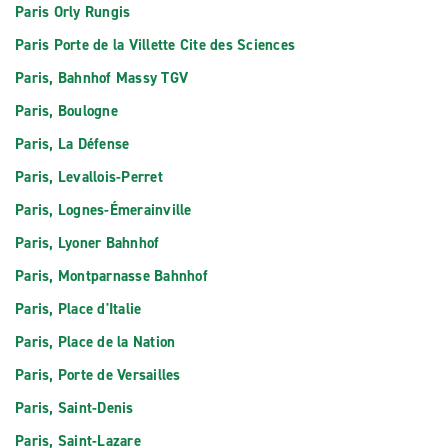
Paris Orly Rungis
Paris Porte de la Villette Cite des Sciences
Paris, Bahnhof Massy TGV
Paris, Boulogne
Paris, La Défense
Paris, Levallois-Perret
Paris, Lognes-Émerainville
Paris, Lyoner Bahnhof
Paris, Montparnasse Bahnhof
Paris, Place d'Italie
Paris, Place de la Nation
Paris, Porte de Versailles
Paris, Saint-Denis
Paris, Saint-Lazare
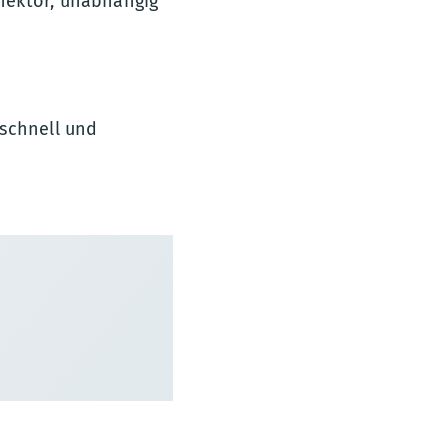
nektor, unabhängig
 schnell und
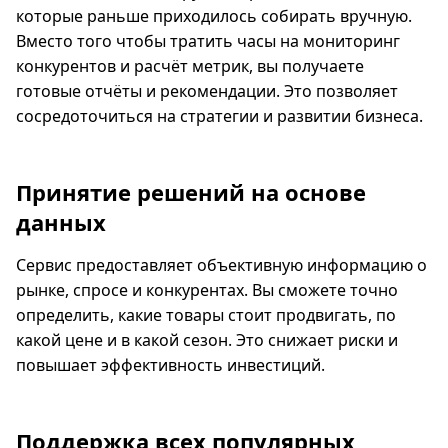
которые раньше приходилось собирать вручную.
Вместо того чтобы тратить часы на мониторинг
конкурентов и расчёт метрик, вы получаете
готовые отчёты и рекомендации. Это позволяет
сосредоточиться на стратегии и развитии бизнеса.
Принятие решений на основе
данных
Сервис предоставляет объективную информацию о
рынке, спросе и конкурентах. Вы сможете точно
определить, какие товары стоит продвигать, по
какой цене и в какой сезон. Это снижает риски и
повышает эффективность инвестиций.
Поддержка всех популярных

────────────────

**EXERCISE DETAILS**. Put the text lines from all the entries above into a Markdown table with two columns, Row and Line. Number each line in order, skip any blank lines, and leave the pictures out.

**THE ANSWER**.
| Row | Line |
|---|---|
| 1 | Paris Orly Rungis |
| 2 | Paris Porte de la Villette Cite des Sciences |
| 3 | Paris, Bahnhof Massy TGV |
| 4 | Paris, Boulogne |
| 5 | Paris, La Défense |
| 6 | Paris, Levallois-Perret |
| 7 | Paris, Lognes-Émerainville |
| 8 | Paris, Lyoner Bahnhof |
| 9 | Paris, Montparnasse Bahnhof |
| 10 | Paris, Place d'Italie |
| 11 | Paris, Place de la Nation |
| 12 | Paris, Porte de Versailles |
| 13 | Paris, Saint-Denis |
| 14 | Paris, Saint-Lazare |
| 15 | nektor, unabhängig |
| 16 |  schnell und |
| 17 | которые раньше приходилось собирать вручную. |
| 18 | Вместо того чтобы тратить часы на мониторинг |
| 19 | конкурентов и расчёт метрик, вы получаете |
| 20 | готовые отчёты и рекомендации. Это позволяет |
| 21 | сосредоточиться на стратегии и развитии бизнеса. |
| 22 | Принятие решений на основе |
| 23 | данных |
| 24 | Сервис предоставляет объективную информацию о |
| 25 | рынке, спросе и конкурентах. Вы сможете точно |
| 26 | определить, какие товары стоит продвигать, по |
| 27 | какой цене и в какой сезон. Это снижает риски и |
| 28 | повышает эффективность инвестиций. |
| 29 | Поддержка всех популярных |